Pfizer’s injectable contraceptive, Depo-Provera (medroxyprogesterone), which was hit towards the end of last year by the double whammy of the start of generic competition and a label change warning of a risk of bone loss with extended use, has been lifted by a new trial suggesting that the latter side effect is reversible.
First introduced by Upjohn in 1992, Depo-Provera is given by intramuscular injection and provides three months’ contraceptive cover. Never a blockbuster, the product has found a modestly lucrative niche among women who find it difficult to comply with an oral contraceptive regimen, with sales running at around $110 million dollars a year ahead of the launch of a generic competitor from Israel’s Teva Pharmaceutical Industries last September.
In November 2004, the US Food and Drug Administration required Pfizer to add a "black box" warning to the drug’s labelling to reflect an increased risk of bone density loss – the early stages of osteoporosis – when it was used for a long time [[22/11/04e]]. The warning effectively placed a ceiling of two years on the length of time a woman should use Depo-Provera, unless other birth control methods are inadequate.

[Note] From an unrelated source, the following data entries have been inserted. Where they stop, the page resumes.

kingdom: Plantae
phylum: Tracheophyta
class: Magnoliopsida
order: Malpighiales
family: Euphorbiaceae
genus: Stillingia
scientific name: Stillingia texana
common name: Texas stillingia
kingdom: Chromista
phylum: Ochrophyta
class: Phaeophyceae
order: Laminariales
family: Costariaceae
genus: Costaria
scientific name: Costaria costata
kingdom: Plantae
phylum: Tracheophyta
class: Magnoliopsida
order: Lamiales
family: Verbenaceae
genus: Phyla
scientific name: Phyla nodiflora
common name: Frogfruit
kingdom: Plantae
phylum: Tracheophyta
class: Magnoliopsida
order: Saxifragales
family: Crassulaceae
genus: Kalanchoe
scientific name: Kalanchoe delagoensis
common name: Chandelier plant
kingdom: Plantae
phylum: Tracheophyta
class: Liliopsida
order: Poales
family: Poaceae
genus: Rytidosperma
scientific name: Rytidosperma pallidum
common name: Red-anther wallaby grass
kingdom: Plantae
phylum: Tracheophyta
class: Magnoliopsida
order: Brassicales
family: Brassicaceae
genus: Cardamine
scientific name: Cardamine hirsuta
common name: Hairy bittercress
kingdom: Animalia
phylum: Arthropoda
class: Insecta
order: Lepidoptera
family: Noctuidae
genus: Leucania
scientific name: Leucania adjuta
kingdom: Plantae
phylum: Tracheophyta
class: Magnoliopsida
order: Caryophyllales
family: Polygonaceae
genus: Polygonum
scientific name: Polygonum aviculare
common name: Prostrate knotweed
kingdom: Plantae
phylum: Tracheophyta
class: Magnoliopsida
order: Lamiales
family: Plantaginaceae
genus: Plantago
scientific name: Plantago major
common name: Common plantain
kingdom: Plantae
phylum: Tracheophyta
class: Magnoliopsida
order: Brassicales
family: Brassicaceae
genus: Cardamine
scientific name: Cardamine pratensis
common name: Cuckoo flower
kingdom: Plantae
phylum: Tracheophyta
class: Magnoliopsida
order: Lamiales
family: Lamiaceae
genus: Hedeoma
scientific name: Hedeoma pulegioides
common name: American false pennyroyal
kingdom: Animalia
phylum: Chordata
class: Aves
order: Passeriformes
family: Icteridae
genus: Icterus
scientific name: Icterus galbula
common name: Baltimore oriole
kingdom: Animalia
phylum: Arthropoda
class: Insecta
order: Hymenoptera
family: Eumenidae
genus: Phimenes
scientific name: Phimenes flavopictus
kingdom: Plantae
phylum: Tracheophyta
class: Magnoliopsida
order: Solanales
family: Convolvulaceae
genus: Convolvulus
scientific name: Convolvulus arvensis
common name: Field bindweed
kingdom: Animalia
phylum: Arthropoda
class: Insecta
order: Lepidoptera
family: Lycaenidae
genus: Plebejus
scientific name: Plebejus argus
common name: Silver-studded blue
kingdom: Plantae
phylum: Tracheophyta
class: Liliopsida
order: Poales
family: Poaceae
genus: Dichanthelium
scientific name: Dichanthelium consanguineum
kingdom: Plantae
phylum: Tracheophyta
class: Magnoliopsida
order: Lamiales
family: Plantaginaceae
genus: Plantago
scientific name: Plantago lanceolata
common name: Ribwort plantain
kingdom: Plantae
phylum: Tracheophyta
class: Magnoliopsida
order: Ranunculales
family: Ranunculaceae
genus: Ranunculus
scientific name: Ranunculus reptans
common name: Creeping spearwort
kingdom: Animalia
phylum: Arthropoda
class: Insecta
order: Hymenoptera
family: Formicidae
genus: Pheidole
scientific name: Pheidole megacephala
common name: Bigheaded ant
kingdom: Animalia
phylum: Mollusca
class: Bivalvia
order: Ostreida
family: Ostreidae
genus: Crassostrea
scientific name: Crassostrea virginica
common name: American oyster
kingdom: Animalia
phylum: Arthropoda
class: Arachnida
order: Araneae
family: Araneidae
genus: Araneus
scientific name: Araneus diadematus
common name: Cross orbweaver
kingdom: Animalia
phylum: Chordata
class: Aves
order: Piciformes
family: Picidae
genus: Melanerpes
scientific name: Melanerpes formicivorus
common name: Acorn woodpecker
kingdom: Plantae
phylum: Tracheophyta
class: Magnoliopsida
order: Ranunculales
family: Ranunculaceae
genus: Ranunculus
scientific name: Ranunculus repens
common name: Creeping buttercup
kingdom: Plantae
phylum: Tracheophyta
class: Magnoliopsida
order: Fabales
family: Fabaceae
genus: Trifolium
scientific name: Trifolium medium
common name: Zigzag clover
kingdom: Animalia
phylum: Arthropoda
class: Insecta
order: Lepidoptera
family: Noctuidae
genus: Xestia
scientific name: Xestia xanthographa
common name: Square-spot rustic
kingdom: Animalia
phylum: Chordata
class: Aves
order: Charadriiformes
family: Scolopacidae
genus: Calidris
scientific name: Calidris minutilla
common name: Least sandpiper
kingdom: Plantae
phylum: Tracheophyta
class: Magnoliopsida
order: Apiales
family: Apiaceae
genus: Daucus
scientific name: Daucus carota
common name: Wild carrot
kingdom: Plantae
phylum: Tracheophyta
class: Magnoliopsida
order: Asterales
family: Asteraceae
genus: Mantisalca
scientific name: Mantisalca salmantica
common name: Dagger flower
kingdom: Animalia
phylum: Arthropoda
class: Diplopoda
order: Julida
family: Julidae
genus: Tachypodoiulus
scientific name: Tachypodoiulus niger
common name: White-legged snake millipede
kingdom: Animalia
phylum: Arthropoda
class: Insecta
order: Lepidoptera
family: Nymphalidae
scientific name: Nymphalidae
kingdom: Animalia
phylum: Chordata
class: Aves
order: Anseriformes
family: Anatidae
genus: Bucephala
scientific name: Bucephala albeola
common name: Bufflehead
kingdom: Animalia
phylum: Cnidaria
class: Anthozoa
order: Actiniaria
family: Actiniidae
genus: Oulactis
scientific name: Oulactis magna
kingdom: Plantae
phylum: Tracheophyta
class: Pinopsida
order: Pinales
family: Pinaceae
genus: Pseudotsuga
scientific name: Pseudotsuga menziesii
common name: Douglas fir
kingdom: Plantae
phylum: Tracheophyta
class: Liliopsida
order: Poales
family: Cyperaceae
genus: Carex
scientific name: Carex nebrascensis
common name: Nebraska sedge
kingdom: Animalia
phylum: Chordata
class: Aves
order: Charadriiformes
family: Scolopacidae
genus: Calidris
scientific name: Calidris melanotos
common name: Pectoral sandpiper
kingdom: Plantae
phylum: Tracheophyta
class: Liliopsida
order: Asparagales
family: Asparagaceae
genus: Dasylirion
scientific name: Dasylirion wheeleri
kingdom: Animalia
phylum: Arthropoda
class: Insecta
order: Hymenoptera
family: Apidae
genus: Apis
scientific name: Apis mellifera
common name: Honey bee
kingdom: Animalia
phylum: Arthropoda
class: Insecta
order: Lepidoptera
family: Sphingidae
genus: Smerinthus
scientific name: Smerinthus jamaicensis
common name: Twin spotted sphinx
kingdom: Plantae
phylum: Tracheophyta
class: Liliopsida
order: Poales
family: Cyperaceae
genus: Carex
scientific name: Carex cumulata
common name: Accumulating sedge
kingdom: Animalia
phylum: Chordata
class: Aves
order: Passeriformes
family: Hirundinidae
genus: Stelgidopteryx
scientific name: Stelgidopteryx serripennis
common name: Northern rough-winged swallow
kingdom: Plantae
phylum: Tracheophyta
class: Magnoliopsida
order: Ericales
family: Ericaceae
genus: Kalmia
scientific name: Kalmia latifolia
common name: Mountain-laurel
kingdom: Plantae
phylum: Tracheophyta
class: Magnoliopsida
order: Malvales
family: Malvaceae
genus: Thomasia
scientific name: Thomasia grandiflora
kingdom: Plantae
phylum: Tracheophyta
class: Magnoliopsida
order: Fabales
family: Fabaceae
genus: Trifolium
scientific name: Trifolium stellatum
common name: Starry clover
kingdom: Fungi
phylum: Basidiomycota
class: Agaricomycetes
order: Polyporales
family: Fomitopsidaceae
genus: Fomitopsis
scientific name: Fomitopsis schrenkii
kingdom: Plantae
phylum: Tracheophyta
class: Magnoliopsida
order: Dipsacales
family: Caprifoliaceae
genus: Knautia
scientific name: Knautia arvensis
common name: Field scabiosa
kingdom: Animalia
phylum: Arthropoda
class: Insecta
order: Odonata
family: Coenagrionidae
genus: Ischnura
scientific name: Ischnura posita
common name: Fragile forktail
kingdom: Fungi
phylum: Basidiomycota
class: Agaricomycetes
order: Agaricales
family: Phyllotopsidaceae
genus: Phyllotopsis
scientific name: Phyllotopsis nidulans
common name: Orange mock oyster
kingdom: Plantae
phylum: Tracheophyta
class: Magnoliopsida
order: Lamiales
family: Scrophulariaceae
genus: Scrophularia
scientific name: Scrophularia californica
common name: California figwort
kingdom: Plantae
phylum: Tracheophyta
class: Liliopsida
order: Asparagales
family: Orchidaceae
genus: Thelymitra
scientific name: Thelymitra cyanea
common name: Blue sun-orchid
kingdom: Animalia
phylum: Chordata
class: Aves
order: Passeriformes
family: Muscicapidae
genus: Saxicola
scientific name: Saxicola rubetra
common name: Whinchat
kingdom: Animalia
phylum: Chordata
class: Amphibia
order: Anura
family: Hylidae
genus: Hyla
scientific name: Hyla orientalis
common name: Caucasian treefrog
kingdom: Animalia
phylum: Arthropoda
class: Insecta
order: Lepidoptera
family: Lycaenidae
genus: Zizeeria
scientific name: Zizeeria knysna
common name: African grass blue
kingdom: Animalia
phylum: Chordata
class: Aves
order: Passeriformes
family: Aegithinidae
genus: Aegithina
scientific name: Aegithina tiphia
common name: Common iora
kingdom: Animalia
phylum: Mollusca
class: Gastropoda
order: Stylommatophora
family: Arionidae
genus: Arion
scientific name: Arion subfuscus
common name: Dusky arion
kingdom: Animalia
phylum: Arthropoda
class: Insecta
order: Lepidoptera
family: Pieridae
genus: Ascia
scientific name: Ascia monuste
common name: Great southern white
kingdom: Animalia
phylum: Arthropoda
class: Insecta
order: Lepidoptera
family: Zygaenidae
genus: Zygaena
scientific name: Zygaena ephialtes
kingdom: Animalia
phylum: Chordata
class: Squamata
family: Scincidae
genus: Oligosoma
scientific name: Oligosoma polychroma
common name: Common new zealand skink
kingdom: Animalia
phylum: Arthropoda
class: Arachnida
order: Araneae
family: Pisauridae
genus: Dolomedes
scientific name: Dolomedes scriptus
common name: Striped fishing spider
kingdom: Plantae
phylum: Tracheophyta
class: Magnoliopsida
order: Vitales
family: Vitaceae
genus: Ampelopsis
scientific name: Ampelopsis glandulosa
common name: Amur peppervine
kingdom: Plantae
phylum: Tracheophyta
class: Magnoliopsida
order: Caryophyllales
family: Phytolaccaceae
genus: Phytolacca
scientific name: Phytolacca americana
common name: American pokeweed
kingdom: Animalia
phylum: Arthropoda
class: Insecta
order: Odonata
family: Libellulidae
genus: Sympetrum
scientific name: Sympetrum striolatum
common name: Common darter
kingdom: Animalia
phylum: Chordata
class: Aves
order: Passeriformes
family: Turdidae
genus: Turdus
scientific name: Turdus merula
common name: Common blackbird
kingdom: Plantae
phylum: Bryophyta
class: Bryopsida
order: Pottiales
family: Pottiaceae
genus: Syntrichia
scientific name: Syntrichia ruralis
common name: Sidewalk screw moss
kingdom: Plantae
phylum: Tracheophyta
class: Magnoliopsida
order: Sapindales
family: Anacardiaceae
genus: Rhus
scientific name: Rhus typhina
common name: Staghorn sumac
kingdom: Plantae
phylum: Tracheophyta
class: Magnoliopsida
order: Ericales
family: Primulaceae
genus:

At the time, the FDA said indications were that the bone loss might be irreversible, but a new study published in the journal Archives of Pediatric and Adolescent Medicine (February 2005) gives more encouraging news. The trial, which compared 80 adolescent women on Depo-Provera with 90 control women, backed up earlier data showing that the depot was associated with significantly more bone loss. However, over three years of follow-up, 61 of the women on Depo-Provera stopped taking the contraceptive, and experienced a significant rise in bone density compared to controls.
“These findings are reassuring for those concerned about future risk of fractures,” the study’s principle author, Dr Delia Scholes, from the Group Health Cooperative in Seattle, said in a statement. She added that the information would make it easier for young women to balance the risk of side effects with an unwanted pregnancy.
Pfizer had further negative news for Depo-Provera last September, after a study was published suggesting that women taking the product had a threefold higher risk of contracting sexually-transmitted infections than those on oral contraceptives.